When the monitor process is started by the local co-ordinator process. It is given the
id of the last co-ordinator in the ring that it has to monitor. The co-ordinator and the
monitor processes running on a machine communicate with each other through a local message queue. The monitors form a monitoring ring as shown below:

Following are the steps/functions performed by the monitor process:

Get the handle to the message queue with a predefined known key.
Get the pid of the monitor process (itself).
Register itself with the local co-ordinator process. This is done by calling the RPC function register_timer_pid(int pid) on the local coordinator, where pid is the process identifier of the monitor process. This registration is required since the server needs to deliver a signal to the monitor process whenever it sends a ip-address of a coordinator to be monitored to the monitor process through the local Unix Message Queue. This may happen more than once since new coordinators may join the system and old coordinators may leave or fail requiring readjustments to the ring.
Install signal handler for the following two signals :

            1)SIGUSR1 : Whenever a new co-ordinator joins the ARC ring, there is change
            in the ARC ring at one link. When this happens, the last monitor process
            must start monitoring this newly joined co-ordinator. This is told to the
            monitor by the last leader local co-ordinator by putting this information
            in the message queue and sending this signal to the monitor process. The
            last leader co-ordinator sends the address of the new coordinator to be
            monitored to the monitor process when it receives the broadcast_join()from the newly joined
            co-ordinator.

The handler for this signal is the function called handler().
handler() gets invoked every time the signal,SIGUSR1 is received.

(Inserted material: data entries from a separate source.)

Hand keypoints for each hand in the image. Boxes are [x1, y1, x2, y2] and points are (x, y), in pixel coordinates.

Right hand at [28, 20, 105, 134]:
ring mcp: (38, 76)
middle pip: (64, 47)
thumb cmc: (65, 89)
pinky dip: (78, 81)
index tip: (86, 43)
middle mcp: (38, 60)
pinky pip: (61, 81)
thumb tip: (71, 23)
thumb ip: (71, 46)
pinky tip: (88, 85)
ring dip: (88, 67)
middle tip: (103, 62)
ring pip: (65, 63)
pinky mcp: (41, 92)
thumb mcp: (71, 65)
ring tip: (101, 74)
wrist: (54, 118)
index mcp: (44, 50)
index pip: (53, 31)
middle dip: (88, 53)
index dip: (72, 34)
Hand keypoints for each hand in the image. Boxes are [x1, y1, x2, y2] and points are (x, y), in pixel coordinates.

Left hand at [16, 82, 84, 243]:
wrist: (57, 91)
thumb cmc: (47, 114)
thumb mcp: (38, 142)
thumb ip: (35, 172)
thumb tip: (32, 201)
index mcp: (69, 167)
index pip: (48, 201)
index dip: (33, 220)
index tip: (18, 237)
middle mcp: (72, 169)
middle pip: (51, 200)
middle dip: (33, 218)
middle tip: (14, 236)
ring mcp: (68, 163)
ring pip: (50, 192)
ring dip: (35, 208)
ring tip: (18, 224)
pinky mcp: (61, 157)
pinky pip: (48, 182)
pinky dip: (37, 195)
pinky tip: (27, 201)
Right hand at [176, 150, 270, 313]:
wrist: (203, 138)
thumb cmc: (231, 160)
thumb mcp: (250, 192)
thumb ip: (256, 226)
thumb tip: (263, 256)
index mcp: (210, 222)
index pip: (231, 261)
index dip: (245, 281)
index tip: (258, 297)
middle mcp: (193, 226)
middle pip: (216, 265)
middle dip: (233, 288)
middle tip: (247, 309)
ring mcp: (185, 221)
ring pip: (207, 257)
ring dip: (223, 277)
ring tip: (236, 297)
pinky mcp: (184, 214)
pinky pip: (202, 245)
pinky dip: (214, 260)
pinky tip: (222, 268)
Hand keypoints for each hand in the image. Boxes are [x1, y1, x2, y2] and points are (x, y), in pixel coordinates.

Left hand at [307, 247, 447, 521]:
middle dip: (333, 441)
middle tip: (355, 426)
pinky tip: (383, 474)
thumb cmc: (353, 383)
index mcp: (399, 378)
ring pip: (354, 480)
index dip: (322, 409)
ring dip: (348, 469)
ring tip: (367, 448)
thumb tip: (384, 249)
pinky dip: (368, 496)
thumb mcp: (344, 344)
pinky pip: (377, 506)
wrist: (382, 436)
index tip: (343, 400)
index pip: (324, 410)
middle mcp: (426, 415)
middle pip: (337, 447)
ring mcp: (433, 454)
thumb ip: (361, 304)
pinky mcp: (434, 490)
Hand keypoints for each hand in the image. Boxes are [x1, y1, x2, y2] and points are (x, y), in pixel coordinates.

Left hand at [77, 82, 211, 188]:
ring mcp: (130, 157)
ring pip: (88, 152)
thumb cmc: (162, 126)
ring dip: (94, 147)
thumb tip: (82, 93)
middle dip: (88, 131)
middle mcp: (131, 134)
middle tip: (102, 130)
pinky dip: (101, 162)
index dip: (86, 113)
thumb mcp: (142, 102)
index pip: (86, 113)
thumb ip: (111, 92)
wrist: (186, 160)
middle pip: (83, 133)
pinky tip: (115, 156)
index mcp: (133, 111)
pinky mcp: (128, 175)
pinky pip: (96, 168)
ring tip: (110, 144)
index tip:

      2)SIGALRM : This is an alarm signal that is set by the monitor process itself, so
            that it can be receive the alarm periodically. Now, whenever the monitor
            process receives this signal, it tests whether the co-ordinator it
            has to monitor is alive or it has failed, by trying to create a client handle
            to the coordinator. This is done in a function live_test().
            The handler for this signal is time_out() and it is invoked whenever
            this alarm signal is received.

Enter an infinite sleep loop, in which the process sets the alarm for TIMEOUT seconds and sleeps while waiting for TIMEOUT seconds. (why not simply sleep and carry out action when it is broken, why sigalram?)

Following are the helper functions used:

void handler() : This is the handler for SIGUSR1 signal. This function gets the message from the message queue. The message contains the ip-address of the coordinator that the monitor should now start monitoring. From this point onwards, the monitor starts monitoring this new co-ordinator.

void timeout() : The function is invoked whenever the alarm signal arrives. It calls the function live_test(char* ip-address) to check for the liveness status of the co-ordinator running on machine with ip = ip-address. If the machine has failed, then call the function handleNodeFailure(int nodeid), where nodeId is the id of the co-ordinator that has failed.

Following functions have been defined in the file "/usr/src/generalRoutine.c"

void handleNodeFailure(int nodeId) :This function creates a client handle on to the local coordinator and then calls the RPC node_failed(int nodeId). This tells the local coordinator about the failure of some coordinator.
int live_test(char* ipAddress) : The purpose of the function is to check the status of the coordinator running on machine with the given ip-address. The function creates a client handle to the co-ordinator and if this is successful, the co-ordinator is alive. The integer returned by the function indicates the status indicating whether creation of the client handle was successful.